» SOURCE EXTRACT

From: John Groves <[email protected]>

The new fsdev driver provides pages/folios initialized compatibly with
fsdax - normal rather than devdax-style refcounting, and starting out
with order-0 folios.

When fsdev binds to a daxdev, it is usually (always?) switching from the
devdax mode (device.c), which pre-initializes compound folios according
to its alignment. Fsdev uses fsdev_clear_folio_state() to switch the
folios into a fsdax-compatible state.

A side effect of this is that raw mmap doesn't (can't?) work on an fsdev
dax instance. Accordingly, The fsdev driver does not provide raw mmap -
devices must be put in 'devdax' mode (drivers/dax/device.c) to get raw
mmap capability.

In this commit is just the framework, which remaps pages/folios compatibly
with fsdax.

» AVAILABLE DATA

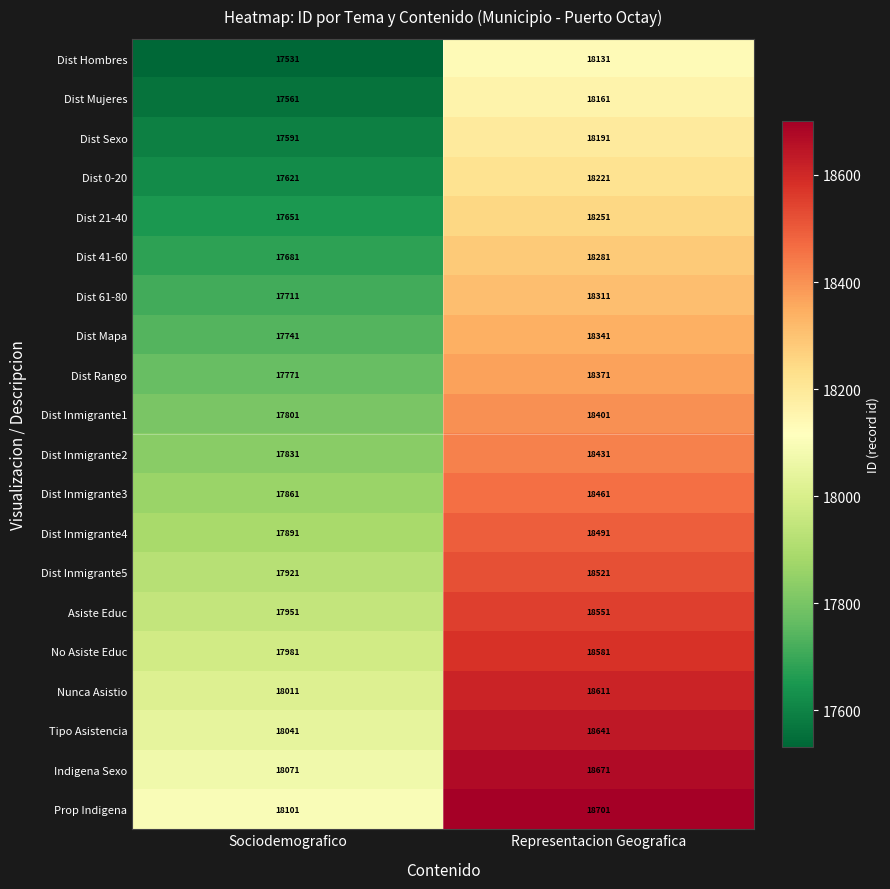

At which category does the chart reach its peak across all series?

Representacion Geografica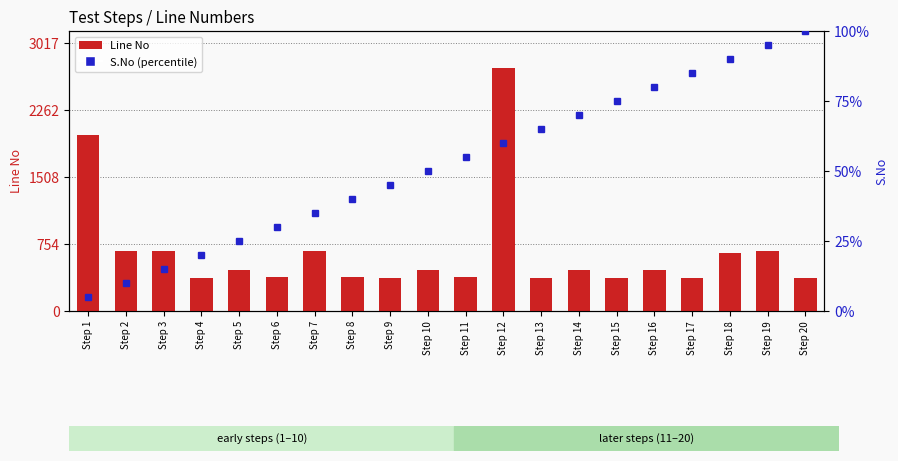

At which label does S.No (percentile) reach its peak?

Step 20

» YOUR TASKS
- A) In the fsdev driver commit message, what mode must a device be put in to get raw mmap capability?
- B) Carry on writing the fsdev driver commit message from its last sentence.
The listing isn't needed for anything here.

» ANSWERS PROVIDED
- A) It must be put in 'devdax' mode (drivers/dax/device.c).

- B)
Enabling dax changes:

- bus.h: add DAXDRV_FSDEV_TYPE driver type
- bus.c: allow DAXDRV_FSDEV_TYPE drivers to bind to daxdevs
- dax.h: prototype inode_dax(), which fsdev needs

Suggested-by: Dan Williams <[email protected]>
Suggested-by: Gregory Price <[email protected]>
Signed-off-by: John Groves <[email protected]>
---
 MAINTAINERS          |   8 ++
 drivers/dax/Makefile |   6 ++
 drivers/dax/bus.c    |   4 +
 drivers/dax/bus.h    |   1 +
 drivers/dax/fsdev.c  | 242 +++++++++++++++++++++++++++++++++++++++++++
 fs/dax.c             |   1 +
 include/linux/dax.h  |   5 +
 7 files changed, 267 insertions(+)
 create mode 100644 drivers/dax/fsdev.c

diff --git a/MAINTAINERS b/MAINTAINERS
index 0d044a58cbfe..10aa5120d93f 100644
--- a/MAINTAINERS
+++ b/MAINTAINERS
@@ -7188,6 +7188,14 @@ L:       [email protected]
 S:     Supported
 F:     drivers/dax/
 
+DEVICE DIRECT ACCESS (DAX) [fsdev_dax]
+M:     John Groves <[email protected]>
+M:     John Groves <[email protected]>
+L:     [email protected]
+L:     [email protected]
+S:     Supported
+F:     drivers/dax/fsdev.c
+
 DEVICE FREQUENCY (DEVFREQ)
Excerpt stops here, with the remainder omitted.